Dear reader,
I got to meet with some writers this week, and it got me thinking about this worthy work, this work that seems almost holy. When I’m writing, I feel myself fitting into some sense of rightness, something like my hand fitting into my husband’s. I feel myself settling into some sense of completion, but it's an ongoing, ever-changing completion somehow. I have grown so much, and I have so far to go.
I’ve been thinking lately about the enigmatic concept of “voice”-- how in the world do you find it? That translucent, glittering stuff that slips through the hands of everyone else, indeed even your own, that makes your writing yours? Our words have the fingerprints of all the authors we’ve ever read and loved, a combination entirely unique to each of us, paired with the influences of our own personal loves and longings. All of this is a great mystery– it can only be described, never defined with precision. The moment we try to start defining our own voice, our every word will be contrived. And because of this, I know it is a gift from God, precious and astonishing. We may not be able to pin our voice down, to hold it, but how do we hone it? From what I’ve read and learned for myself, that takes practice, stubborn and decisive.
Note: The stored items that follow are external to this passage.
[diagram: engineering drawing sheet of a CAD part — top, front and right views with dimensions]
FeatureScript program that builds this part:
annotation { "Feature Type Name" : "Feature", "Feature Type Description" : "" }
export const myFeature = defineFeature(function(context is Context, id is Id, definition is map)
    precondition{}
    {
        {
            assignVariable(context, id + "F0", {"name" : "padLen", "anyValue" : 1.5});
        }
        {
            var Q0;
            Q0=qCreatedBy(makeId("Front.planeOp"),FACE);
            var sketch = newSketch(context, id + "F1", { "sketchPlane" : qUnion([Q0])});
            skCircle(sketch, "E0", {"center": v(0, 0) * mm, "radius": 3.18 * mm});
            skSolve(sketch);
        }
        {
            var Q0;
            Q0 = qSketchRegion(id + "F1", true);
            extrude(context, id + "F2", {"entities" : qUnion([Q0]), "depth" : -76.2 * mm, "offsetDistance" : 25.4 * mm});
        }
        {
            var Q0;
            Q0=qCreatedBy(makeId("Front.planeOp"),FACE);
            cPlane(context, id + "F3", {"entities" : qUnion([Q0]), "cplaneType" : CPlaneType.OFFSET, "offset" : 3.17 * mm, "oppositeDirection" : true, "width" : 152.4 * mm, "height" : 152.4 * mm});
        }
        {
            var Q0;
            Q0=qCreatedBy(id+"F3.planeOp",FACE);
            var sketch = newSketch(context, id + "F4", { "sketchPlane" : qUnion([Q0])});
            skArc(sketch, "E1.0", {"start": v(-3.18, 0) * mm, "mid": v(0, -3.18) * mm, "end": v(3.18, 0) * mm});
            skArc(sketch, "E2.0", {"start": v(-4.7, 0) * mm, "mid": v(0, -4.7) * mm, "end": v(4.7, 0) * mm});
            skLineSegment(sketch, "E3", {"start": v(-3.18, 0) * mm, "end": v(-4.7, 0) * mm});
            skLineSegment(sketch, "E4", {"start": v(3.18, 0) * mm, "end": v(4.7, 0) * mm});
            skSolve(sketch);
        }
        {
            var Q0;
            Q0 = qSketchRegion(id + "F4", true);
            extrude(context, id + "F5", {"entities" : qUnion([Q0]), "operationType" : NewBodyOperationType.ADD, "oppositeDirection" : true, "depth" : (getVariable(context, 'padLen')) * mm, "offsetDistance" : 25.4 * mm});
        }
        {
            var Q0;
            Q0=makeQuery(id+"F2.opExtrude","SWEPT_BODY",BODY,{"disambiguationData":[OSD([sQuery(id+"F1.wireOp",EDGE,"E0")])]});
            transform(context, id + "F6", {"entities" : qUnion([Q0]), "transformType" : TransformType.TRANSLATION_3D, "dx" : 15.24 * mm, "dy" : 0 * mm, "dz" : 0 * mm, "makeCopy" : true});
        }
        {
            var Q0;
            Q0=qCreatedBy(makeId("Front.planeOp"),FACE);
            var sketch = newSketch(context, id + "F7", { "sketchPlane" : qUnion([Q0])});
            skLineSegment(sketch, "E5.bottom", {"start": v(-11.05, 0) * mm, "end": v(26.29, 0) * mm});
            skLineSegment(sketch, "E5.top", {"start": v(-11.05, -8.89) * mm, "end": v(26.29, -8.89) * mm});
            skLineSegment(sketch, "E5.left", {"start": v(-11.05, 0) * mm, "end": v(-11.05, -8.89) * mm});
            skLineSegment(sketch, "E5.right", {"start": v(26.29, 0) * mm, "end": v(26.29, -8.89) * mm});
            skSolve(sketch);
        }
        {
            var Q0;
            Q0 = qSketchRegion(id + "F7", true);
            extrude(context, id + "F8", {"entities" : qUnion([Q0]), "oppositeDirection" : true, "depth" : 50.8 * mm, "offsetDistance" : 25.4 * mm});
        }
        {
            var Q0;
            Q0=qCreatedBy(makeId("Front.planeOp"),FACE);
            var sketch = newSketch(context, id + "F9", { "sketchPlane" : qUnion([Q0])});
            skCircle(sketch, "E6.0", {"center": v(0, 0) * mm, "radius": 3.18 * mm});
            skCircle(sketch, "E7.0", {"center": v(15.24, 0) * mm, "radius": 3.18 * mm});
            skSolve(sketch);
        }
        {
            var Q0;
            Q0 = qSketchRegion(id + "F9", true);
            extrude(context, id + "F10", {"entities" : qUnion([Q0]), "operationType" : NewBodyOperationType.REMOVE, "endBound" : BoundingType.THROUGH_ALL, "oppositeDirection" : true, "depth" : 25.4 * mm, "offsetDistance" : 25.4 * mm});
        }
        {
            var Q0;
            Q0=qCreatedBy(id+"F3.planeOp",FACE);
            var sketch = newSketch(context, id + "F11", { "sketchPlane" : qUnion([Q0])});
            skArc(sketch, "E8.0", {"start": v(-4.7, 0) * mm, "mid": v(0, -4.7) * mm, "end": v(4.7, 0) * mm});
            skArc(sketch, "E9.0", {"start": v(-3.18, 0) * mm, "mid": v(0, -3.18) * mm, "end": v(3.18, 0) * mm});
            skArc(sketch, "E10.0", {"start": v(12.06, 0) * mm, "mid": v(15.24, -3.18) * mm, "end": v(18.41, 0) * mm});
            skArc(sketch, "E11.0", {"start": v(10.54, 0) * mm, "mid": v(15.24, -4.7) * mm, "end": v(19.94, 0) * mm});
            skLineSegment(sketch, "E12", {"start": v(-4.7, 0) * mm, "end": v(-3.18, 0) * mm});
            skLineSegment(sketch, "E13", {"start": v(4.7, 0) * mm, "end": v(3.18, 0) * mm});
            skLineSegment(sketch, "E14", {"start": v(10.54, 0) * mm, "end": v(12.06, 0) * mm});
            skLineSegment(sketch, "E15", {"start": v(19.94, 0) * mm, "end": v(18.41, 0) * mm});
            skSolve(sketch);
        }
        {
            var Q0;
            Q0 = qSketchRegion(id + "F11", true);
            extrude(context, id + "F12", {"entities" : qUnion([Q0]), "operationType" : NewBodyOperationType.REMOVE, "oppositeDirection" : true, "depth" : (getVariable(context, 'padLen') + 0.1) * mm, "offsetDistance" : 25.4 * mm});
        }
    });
And reading, often and passionately. We must take care to fill our minds with thoughts we find worthy of thinking, truths we want to steep in, ideas we wish would seep into our writing. This may mean sifting through some works that miss the mark, but if those dead ends take us to one light-dappled place, nothing will be in vain. Likewise, if we end up scrapping a whole group of pages for one bit of truth discovered about a character– all of the laboring, all of the discoveries are a gift that we never would have received had we not sat down to our work.
“Young Woman Writing a Letter” by Federico Zandomeneghi
As enigmatic as voice is inspiration. I remember in one of my freshman literature classes, our professor had us stand in front of the class and read one of our favorite poems that had enlightened us in some way. I chose Sidney Lanier’s “Individuality,” a poem that is certainly hard to digest in a first encounter, but which had deeply influenced my idea of writing. He writes,
“My Lord is large, my Lord is strong:
Giving, He gave: my me is mine.
How poor, how strange, how wrong,
To dream He wrote the little song
I made to Him with love's unforced design!”
I used to cling to this idea that my writing is my own so wholeheartedly that it blotted out other nuances and truths. I told myself that if my writing is all my own, then it is more of a gift and an offering to God– so surely my words must be mine…but I cannot create out of nothing like he can, and everything I have is his. Our talents are indeed our first fruits, meant to be brought to his throne, but their preciousness is not diminished by the fact that he blessed us with them. Likewise, the farmer’s first fruits of harvest are not lesser because God created the fruit. Yet who are we to judge the state of our offering? Why not just give back to him lavishly, with everything we can? (I see Lanier’s poem with much more depth now– I think his idea can exist alongside a hearty affirmation that God has a hand in inspiring us.) Interestingly enough, it was only once I started seeing my writing as not my own that inspiration and dedication began to flow. Once I took my greedy hands off of my offering to God, it found its home in him. Let me tell you the story of that.
About a year ago at this time, I was talking with my group leader at Breadloaf, Paul Yoon, telling him how I had been advised by another author to have a question at the heart of my story that I was writing towards. I asked him, “Are we meant to have an answer to that question all along?” And he drew back, saying, no– the moment we think we have an answer, all of the magic of story is ruined. And goosebumps raised on my arms as I knew he had spoken truth. “If we know the answer, then why are we writing the story?” he asked me. And so I have learned that we write not to answer the deep, soul-striking questions of life, but to feel a little more deeply the mystery of them. Do the great books we’ve read ever answer those questions? I cannot think of one clear answer, but I will never forget the way they affected me.
About this same time, I was reading the life changing book by Madeleine L’Engle, “Walking on Water.” She writes how we must be servants of our creative work, we must listen to it and follow where it leads. We write to take our hands off of the world, to pause our human drive for manipulation and meddling, and to give ourselves up to a quiet, attentive listening, a following and a trust. Our characters are their own people, they will do what they will do. They will surprise us, even us authors, and bring us deep grief and deep joy. And that is the fun of it!
For the first time this year, I have felt my story take me by the hand. My characters, who are not mine, have done things to which I thought, “no– that will not do,” and I have had to silence myself and follow anyway. I remember how a year ago, I was mapping out my story and planning where scenes would go, what characters would do– all of that seems like meddling to me now, I look back on myself and feel almost selfish. Who was I to think I knew where this was going? I can almost hear my characters laughing at me– a laugh at my naivete, but a laugh of loving fondness no less.
And in the same breath, I have to wonder– who am I to think I know where the story of my life is going? Who am I to lay down plans and timelines for myself? Oh Lord, open my hands, open my hands.
This was dense in the best way. You touched on so many topics yet wove them like a tight tapestry. I enjoyed the question of “the question”.